Born in Chatsworth, growing up in Klaarwater, studied in Cape Town, working in Johannesburg, making his Paralympic debut in Rio de Janeiro, being crowned world champion in both Paris and Kobe, Mpumelelo Mhlongo has become a true citizen of the world.
Fortunately, he’s ours, South African and is one of two flagbearers for the country when the 2024 Paralympics burst into life on Wednesday night.
The 30-year-old is taking part in his third Paralympics and this time he has very real prospects of showing that all that glitters is gold. He has a dazzling CV and having competed in the last Paralympics in Tokyo in the T64 category, where he finished fifth in all of the 100m, 200m and long jump, he’s back in the T44’s where it all started.
For those who are looking for an explanation as to what the T44 classification is, it is this: the para-athlete must have unaffected knee joints allowing for controlled power delivery but they must focus harder to sense and grip the track surface whilst maintaining good running posture and symmetry.
Which brings us to Mhlongo. In introducing himself he told SuperSport TV: “My Instagram handle is phantom toes and the condition is referring to when people have been amputated and they feel a phantom limb.
“I don’t have any toes on my right side but I am continuously told that the right way to run and the right way to do my long jump is to stay on my toes. So it’s an inner joke in my training group that the man with no toes needs to stay on his toes so that he can perform at a world-class level. I think I’m doing ok for myself up until this point?” That final reference is rhetorical.

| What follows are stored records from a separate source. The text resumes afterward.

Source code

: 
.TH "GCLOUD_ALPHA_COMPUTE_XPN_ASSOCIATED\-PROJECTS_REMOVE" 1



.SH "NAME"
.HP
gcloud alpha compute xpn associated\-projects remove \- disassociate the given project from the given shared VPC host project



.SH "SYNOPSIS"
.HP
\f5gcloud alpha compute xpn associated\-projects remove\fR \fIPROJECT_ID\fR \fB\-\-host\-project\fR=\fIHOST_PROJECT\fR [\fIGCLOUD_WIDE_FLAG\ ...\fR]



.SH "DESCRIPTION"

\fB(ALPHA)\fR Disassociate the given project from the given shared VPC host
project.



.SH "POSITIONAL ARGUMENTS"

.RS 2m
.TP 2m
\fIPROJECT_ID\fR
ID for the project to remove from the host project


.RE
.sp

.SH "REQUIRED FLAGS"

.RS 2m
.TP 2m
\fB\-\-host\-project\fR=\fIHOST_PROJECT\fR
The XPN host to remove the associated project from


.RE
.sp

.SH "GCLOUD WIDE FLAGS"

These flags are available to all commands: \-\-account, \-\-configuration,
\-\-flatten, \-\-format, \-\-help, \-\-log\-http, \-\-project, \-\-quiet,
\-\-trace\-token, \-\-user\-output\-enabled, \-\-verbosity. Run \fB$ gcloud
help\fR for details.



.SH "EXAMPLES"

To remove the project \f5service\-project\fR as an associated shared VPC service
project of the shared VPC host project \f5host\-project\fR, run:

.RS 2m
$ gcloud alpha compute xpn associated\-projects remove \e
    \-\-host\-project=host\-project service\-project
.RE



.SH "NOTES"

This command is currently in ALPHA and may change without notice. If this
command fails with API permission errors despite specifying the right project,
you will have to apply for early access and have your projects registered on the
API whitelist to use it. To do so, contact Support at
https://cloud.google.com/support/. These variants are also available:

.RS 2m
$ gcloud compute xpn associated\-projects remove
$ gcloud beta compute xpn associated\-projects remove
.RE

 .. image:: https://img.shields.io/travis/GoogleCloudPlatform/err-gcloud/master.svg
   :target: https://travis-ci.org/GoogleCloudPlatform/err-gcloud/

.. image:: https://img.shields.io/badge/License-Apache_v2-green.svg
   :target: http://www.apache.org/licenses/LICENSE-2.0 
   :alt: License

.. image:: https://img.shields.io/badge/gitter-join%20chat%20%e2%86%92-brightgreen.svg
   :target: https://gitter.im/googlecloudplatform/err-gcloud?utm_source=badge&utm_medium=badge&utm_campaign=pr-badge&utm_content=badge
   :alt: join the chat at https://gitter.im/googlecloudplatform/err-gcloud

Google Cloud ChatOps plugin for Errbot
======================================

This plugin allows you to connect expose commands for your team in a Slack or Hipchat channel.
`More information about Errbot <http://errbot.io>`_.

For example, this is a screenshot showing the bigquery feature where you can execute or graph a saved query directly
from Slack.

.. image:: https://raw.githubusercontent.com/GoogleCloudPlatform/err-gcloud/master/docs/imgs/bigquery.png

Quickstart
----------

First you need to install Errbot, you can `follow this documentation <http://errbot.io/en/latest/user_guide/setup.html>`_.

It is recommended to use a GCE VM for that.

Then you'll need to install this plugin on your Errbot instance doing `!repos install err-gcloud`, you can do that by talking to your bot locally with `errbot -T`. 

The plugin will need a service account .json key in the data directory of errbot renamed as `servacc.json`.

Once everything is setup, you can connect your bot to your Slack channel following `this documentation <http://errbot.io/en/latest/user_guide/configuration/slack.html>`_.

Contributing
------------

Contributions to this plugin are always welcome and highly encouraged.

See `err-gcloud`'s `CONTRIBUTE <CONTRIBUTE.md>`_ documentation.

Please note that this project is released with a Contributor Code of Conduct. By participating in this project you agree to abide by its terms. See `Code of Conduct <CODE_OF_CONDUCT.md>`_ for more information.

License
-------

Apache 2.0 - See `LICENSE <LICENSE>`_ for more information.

Having won gold in the 2024 World Para Athletics Championships in Kobe, Japan, the South African Sportsman of the Year with a disability goes into the Paralympics not only with gold on his mind but a world record time as well. The time to beat is 11.00sec, which happens to be his own world record and something he refers to as “a personal best”.
South Africans will gladly take a gold medal but Mhlongo is looking to produce an exclamation mark performance in Paris.
“I really believe that if you stop worrying about the time outcome of your race and you break it down into three parts and you execute those, you’ll have a year where you will break the world record, if not five times, 10 times, you finish the line, and you look at the clock and you go, that’s the world record. That’s something I might never catch again. And then you have to work towards beating your own personal best, which just so happens to be the world record in your class,” he said.
“Hopefully I can pull out a really good performance that will go into the history books. I think the big goal for Paris is to execute, execute like we’ve never before. How far can we beat our potential, wherever that might be, so definitely a world-record performance and definitely a gold medal.
“But hopefully our sights are aimed much higher (and much further in the long jump) so that we stay in the history books for as long as possible. We can then say South Africa has held a record for 20, 30 years. Something to give some other people a chance to chase down South Africa on the global stage.”
It all starts when he joins para-swimmer Kat Swanepoel in parading at the opening ceremony with the country’s flag. They have been constantly smiling since they arrived in Paris and those smiles are only going to get broader as the clock ticks down. Will that clock next to the track be stopped somewhere between 10.80 and 10.99sec? Having done much of his training in Europe under the expert eye of coach Jason Sewanyana, the signs are pointing that way.